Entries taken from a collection
»»

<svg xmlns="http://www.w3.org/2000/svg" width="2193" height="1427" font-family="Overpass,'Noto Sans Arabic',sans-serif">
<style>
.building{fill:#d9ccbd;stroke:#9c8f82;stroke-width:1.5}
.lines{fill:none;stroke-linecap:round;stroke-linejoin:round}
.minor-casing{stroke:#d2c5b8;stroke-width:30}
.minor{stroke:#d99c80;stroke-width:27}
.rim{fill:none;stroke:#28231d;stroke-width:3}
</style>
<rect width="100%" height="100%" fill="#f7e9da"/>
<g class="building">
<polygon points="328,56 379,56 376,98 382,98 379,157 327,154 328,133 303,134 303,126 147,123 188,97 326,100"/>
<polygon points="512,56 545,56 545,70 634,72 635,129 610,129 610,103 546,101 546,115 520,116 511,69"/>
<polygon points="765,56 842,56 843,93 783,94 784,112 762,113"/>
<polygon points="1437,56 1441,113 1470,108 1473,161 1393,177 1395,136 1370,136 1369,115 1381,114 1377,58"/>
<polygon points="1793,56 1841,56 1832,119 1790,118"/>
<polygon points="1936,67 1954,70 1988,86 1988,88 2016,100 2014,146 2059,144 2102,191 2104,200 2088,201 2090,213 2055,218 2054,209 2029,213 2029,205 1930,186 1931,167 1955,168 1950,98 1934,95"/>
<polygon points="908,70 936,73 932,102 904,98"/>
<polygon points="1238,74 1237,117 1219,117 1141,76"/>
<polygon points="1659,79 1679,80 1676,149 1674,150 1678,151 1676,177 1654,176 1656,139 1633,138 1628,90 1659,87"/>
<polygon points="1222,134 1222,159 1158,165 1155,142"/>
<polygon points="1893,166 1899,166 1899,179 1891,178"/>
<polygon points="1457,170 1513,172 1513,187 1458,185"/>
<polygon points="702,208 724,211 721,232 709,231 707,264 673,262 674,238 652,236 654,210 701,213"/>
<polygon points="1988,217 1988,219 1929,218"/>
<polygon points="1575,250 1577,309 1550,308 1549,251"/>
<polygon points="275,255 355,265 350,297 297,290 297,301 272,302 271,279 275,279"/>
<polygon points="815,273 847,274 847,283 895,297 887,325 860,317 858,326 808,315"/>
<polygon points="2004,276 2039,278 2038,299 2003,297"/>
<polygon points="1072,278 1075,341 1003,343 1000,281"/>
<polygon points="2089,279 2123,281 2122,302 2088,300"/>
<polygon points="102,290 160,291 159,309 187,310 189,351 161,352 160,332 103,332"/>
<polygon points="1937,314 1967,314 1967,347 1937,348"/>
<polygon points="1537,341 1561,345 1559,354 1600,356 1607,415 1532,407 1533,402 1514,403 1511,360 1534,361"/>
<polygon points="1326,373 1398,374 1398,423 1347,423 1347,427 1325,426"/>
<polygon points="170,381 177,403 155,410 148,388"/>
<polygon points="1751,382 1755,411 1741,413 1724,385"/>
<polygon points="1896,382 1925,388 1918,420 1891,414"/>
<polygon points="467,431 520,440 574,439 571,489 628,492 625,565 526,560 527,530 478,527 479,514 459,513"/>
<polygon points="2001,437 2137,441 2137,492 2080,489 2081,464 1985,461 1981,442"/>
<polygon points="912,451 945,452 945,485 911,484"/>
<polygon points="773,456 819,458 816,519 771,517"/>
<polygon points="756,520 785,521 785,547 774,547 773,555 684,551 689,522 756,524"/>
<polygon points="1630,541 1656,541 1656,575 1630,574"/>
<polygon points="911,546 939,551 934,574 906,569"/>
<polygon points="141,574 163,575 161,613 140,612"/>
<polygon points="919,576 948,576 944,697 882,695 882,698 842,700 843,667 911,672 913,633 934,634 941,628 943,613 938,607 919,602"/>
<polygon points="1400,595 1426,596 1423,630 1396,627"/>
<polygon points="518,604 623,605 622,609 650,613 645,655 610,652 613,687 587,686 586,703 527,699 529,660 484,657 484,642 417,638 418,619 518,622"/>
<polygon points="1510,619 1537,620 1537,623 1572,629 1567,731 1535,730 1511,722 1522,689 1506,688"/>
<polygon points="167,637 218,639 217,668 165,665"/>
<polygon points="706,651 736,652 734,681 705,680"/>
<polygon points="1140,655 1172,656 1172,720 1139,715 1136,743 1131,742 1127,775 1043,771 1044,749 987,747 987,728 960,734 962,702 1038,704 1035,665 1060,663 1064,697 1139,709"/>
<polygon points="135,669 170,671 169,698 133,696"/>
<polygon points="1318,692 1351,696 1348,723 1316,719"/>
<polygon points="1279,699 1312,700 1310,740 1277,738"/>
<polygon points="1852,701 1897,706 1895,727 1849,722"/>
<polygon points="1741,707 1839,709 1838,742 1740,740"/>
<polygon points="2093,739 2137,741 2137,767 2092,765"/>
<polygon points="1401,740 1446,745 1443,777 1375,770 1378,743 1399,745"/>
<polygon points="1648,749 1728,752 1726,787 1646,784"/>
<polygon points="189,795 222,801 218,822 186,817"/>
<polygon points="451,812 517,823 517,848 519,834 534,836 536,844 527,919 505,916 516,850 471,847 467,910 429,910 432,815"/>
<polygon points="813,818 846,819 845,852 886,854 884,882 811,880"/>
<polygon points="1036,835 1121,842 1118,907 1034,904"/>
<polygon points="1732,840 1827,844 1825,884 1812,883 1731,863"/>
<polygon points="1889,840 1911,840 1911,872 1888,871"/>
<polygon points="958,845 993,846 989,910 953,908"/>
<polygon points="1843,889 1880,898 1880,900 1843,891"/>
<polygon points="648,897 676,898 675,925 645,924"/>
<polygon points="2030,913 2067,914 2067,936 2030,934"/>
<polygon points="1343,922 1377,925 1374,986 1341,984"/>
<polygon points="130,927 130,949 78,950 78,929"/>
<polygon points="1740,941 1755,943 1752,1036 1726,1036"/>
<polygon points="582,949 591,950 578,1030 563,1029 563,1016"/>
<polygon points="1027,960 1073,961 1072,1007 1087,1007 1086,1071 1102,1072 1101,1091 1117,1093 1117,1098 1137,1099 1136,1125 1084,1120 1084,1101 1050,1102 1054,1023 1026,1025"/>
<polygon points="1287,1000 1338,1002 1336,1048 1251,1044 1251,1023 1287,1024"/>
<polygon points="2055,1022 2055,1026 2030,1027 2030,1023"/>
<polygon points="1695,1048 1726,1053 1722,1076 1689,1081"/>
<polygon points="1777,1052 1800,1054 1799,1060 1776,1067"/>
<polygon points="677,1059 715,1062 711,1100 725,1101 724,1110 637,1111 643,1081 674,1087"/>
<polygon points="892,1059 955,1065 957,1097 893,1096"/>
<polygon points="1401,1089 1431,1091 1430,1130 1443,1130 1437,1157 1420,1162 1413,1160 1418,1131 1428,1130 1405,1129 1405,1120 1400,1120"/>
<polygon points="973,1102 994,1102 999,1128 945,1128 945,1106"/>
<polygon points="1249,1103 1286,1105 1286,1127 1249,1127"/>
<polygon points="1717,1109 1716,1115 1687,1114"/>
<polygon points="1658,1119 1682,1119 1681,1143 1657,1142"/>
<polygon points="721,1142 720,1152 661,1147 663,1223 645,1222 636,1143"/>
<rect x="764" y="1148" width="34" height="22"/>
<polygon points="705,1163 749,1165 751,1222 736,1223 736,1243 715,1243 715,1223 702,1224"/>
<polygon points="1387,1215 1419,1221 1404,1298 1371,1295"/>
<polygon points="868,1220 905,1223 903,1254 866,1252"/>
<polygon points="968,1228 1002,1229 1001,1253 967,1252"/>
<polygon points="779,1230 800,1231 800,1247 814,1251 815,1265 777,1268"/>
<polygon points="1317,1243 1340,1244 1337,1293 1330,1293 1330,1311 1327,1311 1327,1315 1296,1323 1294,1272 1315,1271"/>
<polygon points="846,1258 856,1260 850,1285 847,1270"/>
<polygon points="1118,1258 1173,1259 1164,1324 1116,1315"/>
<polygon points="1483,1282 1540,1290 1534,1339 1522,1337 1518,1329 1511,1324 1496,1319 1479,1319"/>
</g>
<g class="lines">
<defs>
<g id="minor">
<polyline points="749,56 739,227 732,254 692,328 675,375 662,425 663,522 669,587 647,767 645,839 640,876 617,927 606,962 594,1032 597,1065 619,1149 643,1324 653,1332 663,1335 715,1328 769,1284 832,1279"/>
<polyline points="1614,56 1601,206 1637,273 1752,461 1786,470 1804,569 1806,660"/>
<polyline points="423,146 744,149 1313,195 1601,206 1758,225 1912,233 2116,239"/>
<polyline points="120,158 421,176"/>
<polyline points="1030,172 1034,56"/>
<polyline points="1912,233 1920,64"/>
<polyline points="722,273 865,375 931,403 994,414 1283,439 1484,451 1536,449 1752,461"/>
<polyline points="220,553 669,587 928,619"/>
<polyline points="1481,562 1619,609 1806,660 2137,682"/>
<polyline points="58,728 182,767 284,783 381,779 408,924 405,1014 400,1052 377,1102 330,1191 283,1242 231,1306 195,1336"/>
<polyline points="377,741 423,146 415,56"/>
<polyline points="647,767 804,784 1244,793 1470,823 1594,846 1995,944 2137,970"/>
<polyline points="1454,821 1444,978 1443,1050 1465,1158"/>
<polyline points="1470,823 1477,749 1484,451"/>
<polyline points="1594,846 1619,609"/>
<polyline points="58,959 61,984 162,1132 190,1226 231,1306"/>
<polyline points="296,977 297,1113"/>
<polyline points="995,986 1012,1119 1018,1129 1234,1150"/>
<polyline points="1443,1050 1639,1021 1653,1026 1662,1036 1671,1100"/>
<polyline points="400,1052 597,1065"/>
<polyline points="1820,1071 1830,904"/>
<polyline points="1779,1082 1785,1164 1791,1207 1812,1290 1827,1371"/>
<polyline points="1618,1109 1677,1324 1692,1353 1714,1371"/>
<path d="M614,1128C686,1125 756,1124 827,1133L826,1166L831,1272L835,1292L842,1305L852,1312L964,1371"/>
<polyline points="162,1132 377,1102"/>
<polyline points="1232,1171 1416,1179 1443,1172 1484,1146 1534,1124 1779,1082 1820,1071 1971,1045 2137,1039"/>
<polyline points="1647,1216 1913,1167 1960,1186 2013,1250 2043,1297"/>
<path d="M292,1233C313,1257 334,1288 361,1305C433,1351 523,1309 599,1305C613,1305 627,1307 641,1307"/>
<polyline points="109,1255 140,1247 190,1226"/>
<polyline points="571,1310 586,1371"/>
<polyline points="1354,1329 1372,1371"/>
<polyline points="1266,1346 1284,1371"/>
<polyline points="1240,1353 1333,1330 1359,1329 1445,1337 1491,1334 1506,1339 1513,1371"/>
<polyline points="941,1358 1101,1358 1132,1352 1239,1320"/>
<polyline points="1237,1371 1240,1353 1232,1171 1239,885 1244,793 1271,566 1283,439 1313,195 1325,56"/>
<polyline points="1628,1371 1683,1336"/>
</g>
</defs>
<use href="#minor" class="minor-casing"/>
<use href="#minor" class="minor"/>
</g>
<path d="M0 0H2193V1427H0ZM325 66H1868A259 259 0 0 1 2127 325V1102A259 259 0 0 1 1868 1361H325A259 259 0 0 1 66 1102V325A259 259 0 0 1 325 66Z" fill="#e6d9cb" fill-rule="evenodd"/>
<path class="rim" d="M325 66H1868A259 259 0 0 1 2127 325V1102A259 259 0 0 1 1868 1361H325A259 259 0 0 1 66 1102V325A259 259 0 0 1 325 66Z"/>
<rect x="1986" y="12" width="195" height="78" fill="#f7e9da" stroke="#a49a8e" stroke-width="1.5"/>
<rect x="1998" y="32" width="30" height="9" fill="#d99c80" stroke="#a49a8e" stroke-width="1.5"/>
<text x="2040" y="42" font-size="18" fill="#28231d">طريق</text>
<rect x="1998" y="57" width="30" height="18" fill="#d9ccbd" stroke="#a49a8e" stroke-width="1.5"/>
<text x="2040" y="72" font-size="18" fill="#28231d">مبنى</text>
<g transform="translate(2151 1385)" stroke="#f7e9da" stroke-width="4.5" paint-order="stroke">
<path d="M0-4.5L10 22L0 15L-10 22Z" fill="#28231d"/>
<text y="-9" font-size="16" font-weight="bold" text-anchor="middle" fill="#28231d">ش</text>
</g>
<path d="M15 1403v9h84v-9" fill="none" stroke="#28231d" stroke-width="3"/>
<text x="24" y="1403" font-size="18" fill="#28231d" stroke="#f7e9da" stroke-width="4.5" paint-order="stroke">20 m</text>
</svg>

««

> _Exercise prompt_
Each line above that contains the string "lines" should be copied.

> _Result_
.lines{fill:none;stroke-linecap:round;stroke-linejoin:round}
<g class="lines">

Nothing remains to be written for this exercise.